Page images and extracted text:

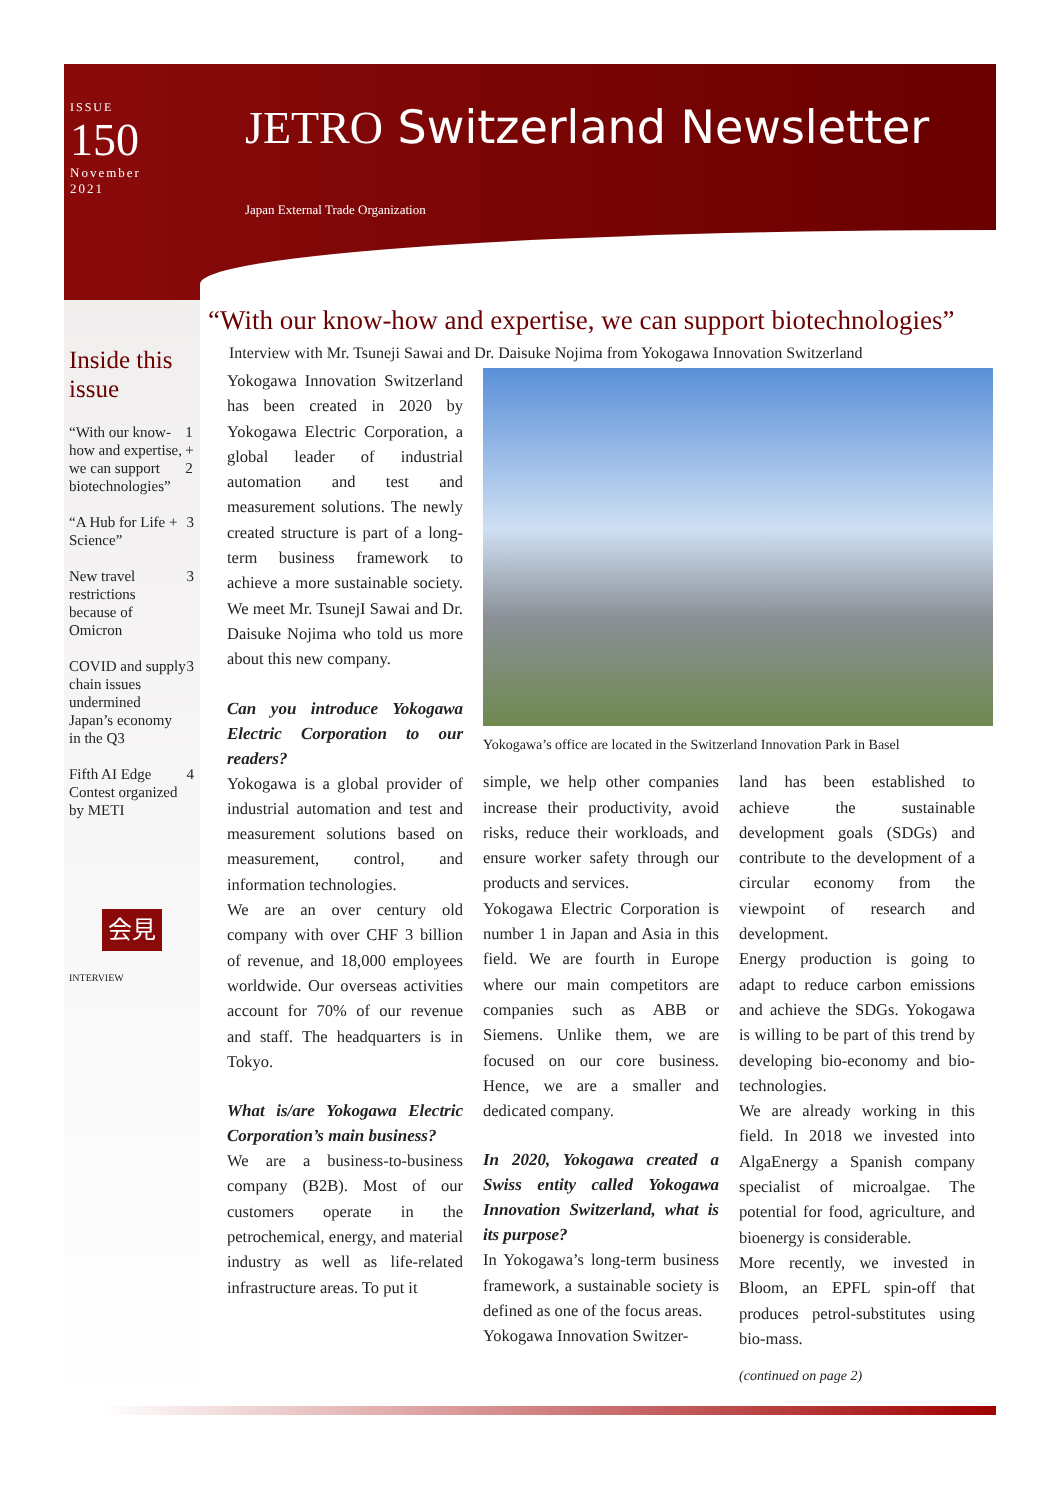ISSUE
150
November
2021
JETRO Switzerland Newsletter
Japan External Trade Organization
Inside this issue
“With our know-how and expertise, we can support biotechnologies” 1 + 2
“A Hub for Life + Science” 3
New travel restrictions because of Omicron 3
COVID and supply chain issues undermined Japan’s economy in the Q3 3
Fifth AI Edge Contest organized by METI 4
会見
INTERVIEW
“With our know-how and expertise, we can support biotechnologies”
Interview with Mr. Tsuneji Sawai and Dr. Daisuke Nojima from Yokogawa Innovation Switzerland
Yokogawa Innovation Switzerland has been created in 2020 by Yokogawa Electric Corporation, a global leader of industrial automation and test and measurement solutions. The newly created structure is part of a long-term business framework to achieve a more sustainable society. We meet Mr. TsunejI Sawai and Dr. Daisuke Nojima who told us more about this new company.
Can you introduce Yokogawa Electric Corporation to our readers?
Yokogawa is a global provider of industrial automation and test and measurement solutions based on measurement, control, and information technologies.
We are an over century old company with over CHF 3 billion of revenue, and 18,000 employees worldwide. Our overseas activities account for 70% of our revenue and staff. The headquarters is in Tokyo.
What is/are Yokogawa Electric Corporation’s main business?
We are a business-to-business company (B2B). Most of our customers operate in the petrochemical, energy, and material industry as well as life-related infrastructure areas. To put it
Yokogawa’s office are located in the Switzerland Innovation Park in Basel
simple, we help other companies increase their productivity, avoid risks, reduce their workloads, and ensure worker safety through our products and services.
Yokogawa Electric Corporation is number 1 in Japan and Asia in this field. We are fourth in Europe where our main competitors are companies such as ABB or Siemens. Unlike them, we are focused on our core business. Hence, we are a smaller and dedicated company.
In 2020, Yokogawa created a Swiss entity called Yokogawa Innovation Switzerland, what is its purpose?
In Yokogawa’s long-term business framework, a sustainable society is defined as one of the focus areas.
Yokogawa Innovation Switzer-
land has been established to achieve the sustainable development goals (SDGs) and contribute to the development of a circular economy from the viewpoint of research and development.
Energy production is going to adapt to reduce carbon emissions and achieve the SDGs. Yokogawa is willing to be part of this trend by developing bio-economy and bio-technologies.
We are already working in this field. In 2018 we invested into AlgaEnergy a Spanish company specialist of microalgae. The potential for food, agriculture, and bioenergy is considerable.
More recently, we invested in Bloom, an EPFL spin-off that produces petrol-substitutes using bio-mass.
(continued on page 2)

■ **WHAT THE TASK REQUIRES**: An exact copy of the data above is required, printed without its pictures.

■ **SOLUTION TO THE PROBLEM**:
ISSUE
150
November
2021
JETRO Switzerland Newsletter
Japan External Trade Organization
Inside this issue
“With our know-how and expertise, we can support biotechnologies” 1 + 2
“A Hub for Life + Science” 3
New travel restrictions because of Omicron 3
COVID and supply chain issues undermined Japan’s economy in the Q3 3
Fifth AI Edge Contest organized by METI 4
会見
INTERVIEW
“With our know-how and expertise, we can support biotechnologies”
Interview with Mr. Tsuneji Sawai and Dr. Daisuke Nojima from Yokogawa Innovation Switzerland
Yokogawa Innovation Switzerland has been created in 2020 by Yokogawa Electric Corporation, a global leader of industrial automation and test and measurement solutions. The newly created structure is part of a long-term business framework to achieve a more sustainable society. We meet Mr. TsunejI Sawai and Dr. Daisuke Nojima who told us more about this new company.
Can you introduce Yokogawa Electric Corporation to our readers?
Yokogawa is a global provider of industrial automation and test and measurement solutions based on measurement, control, and information technologies.
We are an over century old company with over CHF 3 billion of revenue, and 18,000 employees worldwide. Our overseas activities account for 70% of our revenue and staff. The headquarters is in Tokyo.
What is/are Yokogawa Electric Corporation’s main business?
We are a business-to-business company (B2B). Most of our customers operate in the petrochemical, energy, and material industry as well as life-related infrastructure areas. To put it
Yokogawa’s office are located in the Switzerland Innovation Park in Basel
simple, we help other companies increase their productivity, avoid risks, reduce their workloads, and ensure worker safety through our products and services.
Yokogawa Electric Corporation is number 1 in Japan and Asia in this field. We are fourth in Europe where our main competitors are companies such as ABB or Siemens. Unlike them, we are focused on our core business. Hence, we are a smaller and dedicated company.
In 2020, Yokogawa created a Swiss entity called Yokogawa Innovation Switzerland, what is its purpose?
In Yokogawa’s long-term business framework, a sustainable society is defined as one of the focus areas.
Yokogawa Innovation Switzer-
land has been established to achieve the sustainable development goals (SDGs) and contribute to the development of a circular economy from the viewpoint of research and development.
Energy production is going to adapt to reduce carbon emissions and achieve the SDGs. Yokogawa is willing to be part of this trend by developing bio-economy and bio-technologies.
We are already working in this field. In 2018 we invested into AlgaEnergy a Spanish company specialist of microalgae. The potential for food, agriculture, and bioenergy is considerable.
More recently, we invested in Bloom, an EPFL spin-off that produces petrol-substitutes using bio-mass.
(continued on page 2)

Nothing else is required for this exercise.